WHAT YOU HAVE TO DO: Search the data below for the string "Breast" and copy all lines where it shows up.

[Stored items]
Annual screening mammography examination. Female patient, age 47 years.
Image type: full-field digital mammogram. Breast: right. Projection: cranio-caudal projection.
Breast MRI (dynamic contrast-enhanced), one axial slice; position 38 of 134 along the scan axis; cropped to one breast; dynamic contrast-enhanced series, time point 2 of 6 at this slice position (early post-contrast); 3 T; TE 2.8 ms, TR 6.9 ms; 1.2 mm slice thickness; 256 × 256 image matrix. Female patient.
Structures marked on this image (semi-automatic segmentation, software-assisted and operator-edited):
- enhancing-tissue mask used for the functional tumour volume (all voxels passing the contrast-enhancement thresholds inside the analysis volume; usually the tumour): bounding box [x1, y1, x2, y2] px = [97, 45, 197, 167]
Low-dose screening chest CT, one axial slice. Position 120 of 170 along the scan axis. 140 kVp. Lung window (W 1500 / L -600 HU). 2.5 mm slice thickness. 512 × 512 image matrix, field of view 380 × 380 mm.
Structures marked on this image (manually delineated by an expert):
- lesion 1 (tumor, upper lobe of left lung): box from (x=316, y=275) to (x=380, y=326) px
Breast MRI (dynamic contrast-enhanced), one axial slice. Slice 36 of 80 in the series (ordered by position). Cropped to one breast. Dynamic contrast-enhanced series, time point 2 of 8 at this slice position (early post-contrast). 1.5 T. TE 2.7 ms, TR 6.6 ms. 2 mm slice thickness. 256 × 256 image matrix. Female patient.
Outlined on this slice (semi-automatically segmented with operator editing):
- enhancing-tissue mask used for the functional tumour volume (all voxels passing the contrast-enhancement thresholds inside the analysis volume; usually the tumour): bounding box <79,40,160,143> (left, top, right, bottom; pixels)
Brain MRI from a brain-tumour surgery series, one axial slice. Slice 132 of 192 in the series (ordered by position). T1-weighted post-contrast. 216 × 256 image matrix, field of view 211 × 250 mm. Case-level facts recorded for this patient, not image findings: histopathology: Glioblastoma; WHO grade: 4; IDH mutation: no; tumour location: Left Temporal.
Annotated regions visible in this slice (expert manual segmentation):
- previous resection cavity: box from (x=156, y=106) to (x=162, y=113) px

COMPLETED EXERCISE:
Image type: full-field digital mammogram. Breast: right. Projection: cranio-caudal projection.
Breast MRI (dynamic contrast-enhanced), one axial slice; position 38 of 134 along the scan axis; cropped to one breast; dynamic contrast-enhanced series, time point 2 of 6 at this slice position (early post-contrast); 3 T; TE 2.8 ms, TR 6.9 ms; 1.2 mm slice thickness; 256 × 256 image matrix. Female patient.
Breast MRI (dynamic contrast-enhanced), one axial slice. Slice 36 of 80 in the series (ordered by position). Cropped to one breast. Dynamic contrast-enhanced series, time point 2 of 8 at this slice position (early post-contrast). 1.5 T. TE 2.7 ms, TR 6.6 ms. 2 mm slice thickness. 256 × 256 image matrix. Female patient.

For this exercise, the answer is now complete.